WALLA WALLA - Three new food vendors took part in this year's Feast Walla Walla.

Phoumy Hormratsamy, owner of Phoumy's Thai Cuisine, 1528 E. Isaacs Ave., said that in her 22 years of owning and running a restaurant in the Tri-Cities, this was her first chance to participate in a food and wine event like Feast Walla Walla.

"I like it. I am going to come back again next year and do even better. Make even more," Hormratsamy said, with a heavy Thai accent, as she served her Phad Thai and cashew chicken to customers.

Two necessities to making good Phad Thai, she said, are the spices and fresh rice noodles.

Then she laughed when asked if she made the noodles herself.

"No.
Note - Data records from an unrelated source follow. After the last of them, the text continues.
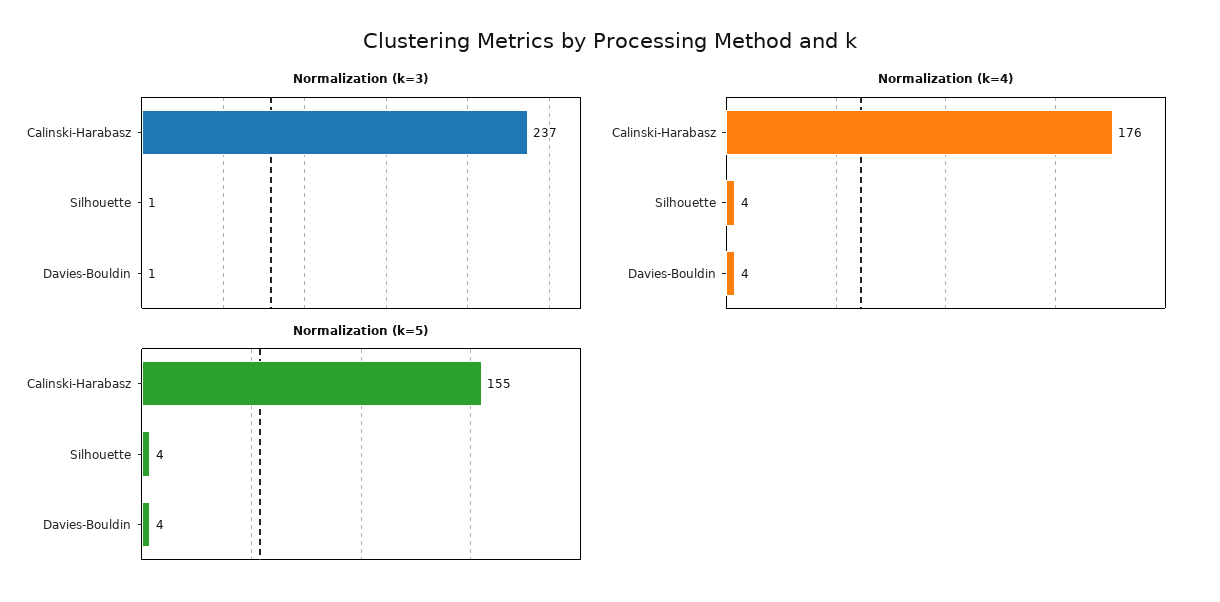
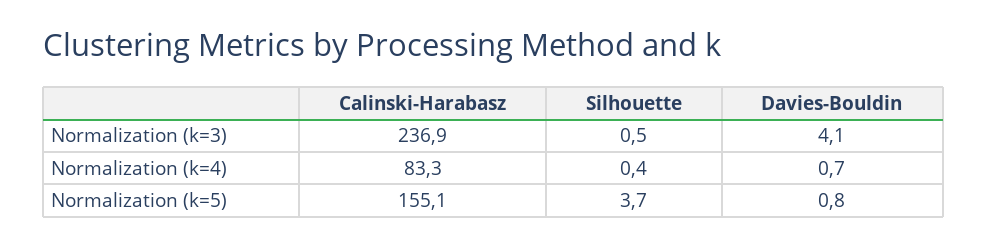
  {
    "Normalization (k=3)": {
      "Calinski-Harabasz": 236.9,
      "Silhouette": 0.5,
-     "Davies-Bouldin": 1
+     "Davies-Bouldin": 4.1
    },
    "Normalization (k=4)": {
-     "Calinski-Harabasz": 176,
+     "Calinski-Harabasz": 83.3,
-     "Silhouette": 4,
+     "Silhouette": 0.4,
-     "Davies-Bouldin": 4
+     "Davies-Bouldin": 0.7
    },
    "Normalization (k=5)": {
      "Calinski-Harabasz": 155.1,
      "Silhouette": 3.7,
-     "Davies-Bouldin": 4
+     "Davies-Bouldin": 0.8
    }
  }

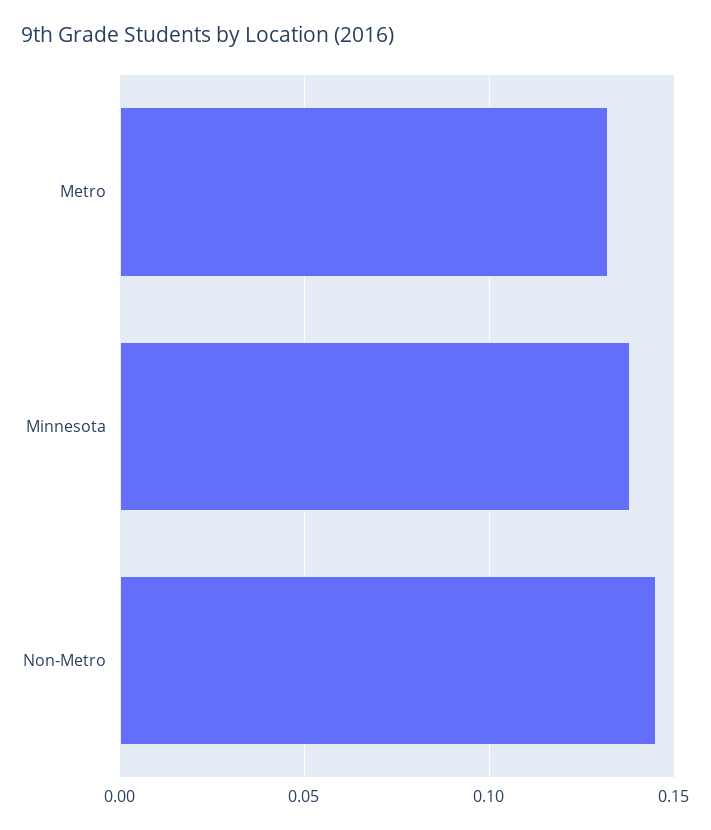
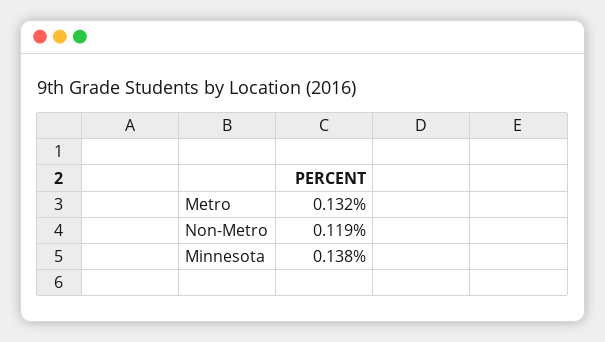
  {
    "Metro": 0.132,
    "Minnesota": 0.138,
-   "Non-Metro": 0.145
+   "Non-Metro": 0.119
  }

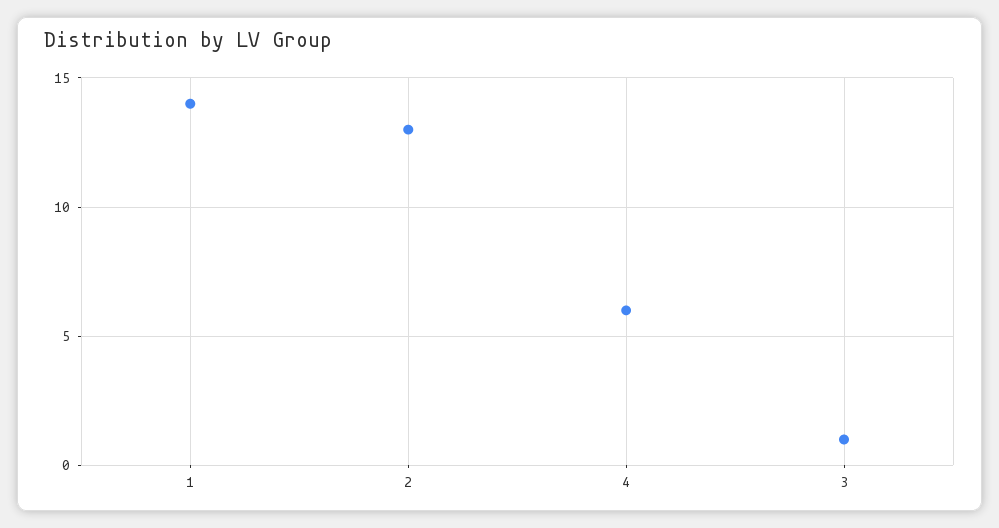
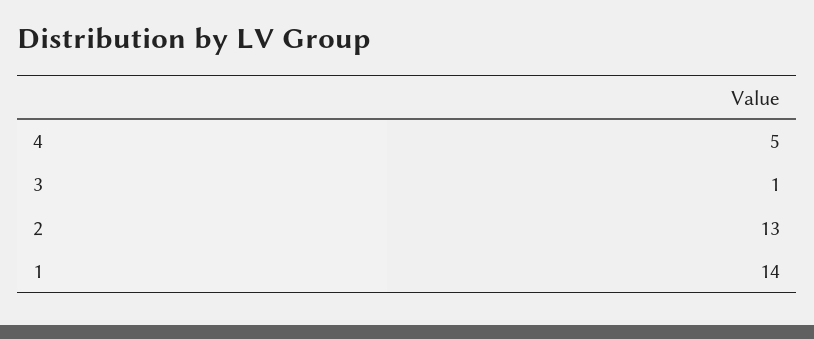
  {
    "1": 14,
    "2": 13,
-   "4": 6,
+   "4": 5,
    "3": 1
  }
From Portland," she said.

The South Fork Grill also made a first appearance with a somewhat Thai dish.

Chef Nimal Amarasinghe created a green curry sauce that was served over grilled-on-the-spot halibut, as co-owner Jodi Worden helped serve the dish.

"I was nervous because we just opened up in September, and this is all still fairly new," Worden said.

The key to a good curry, Amarasinghe's said, is also the spices, along with fresh lemongrass, fresh ginger and fresh lime leaves.

He would go no further to list his secrets.

The third new food vendor was probably the one who has been cooking in the area the longest of three.

While the restaurant Graze - A Place To Eat has been open only about 18 months, owner John Graze has been running his catering business locally close to five years.

Last year, Graze said he got his first peek under the Feast Walla Walla tent.

"It just seemed a pretty cool event for visitor and Walla Walla residents ... And I thought I would want to do it this year. It looked like a really fun time. Unfortunately, I was off doing another catering event," he said.

Graze served two of the staples from the restaurant: a turkey and bacon panini, and an asparagus panini.

Since John Graze couldn't be there, he enlisted the help of Walla Walla Community College culinary arts student Nicole Hardin, who was in the overflow kitchen set up in the Banner Bank parking lot.

"I have been out here the whole time, but I don't mind. I like the hard work," Hardin said, as she grilled in the gusty wind.

About the only time she did mind was when the power went out.

"I learned it is harder to cook paninis without power," she joked.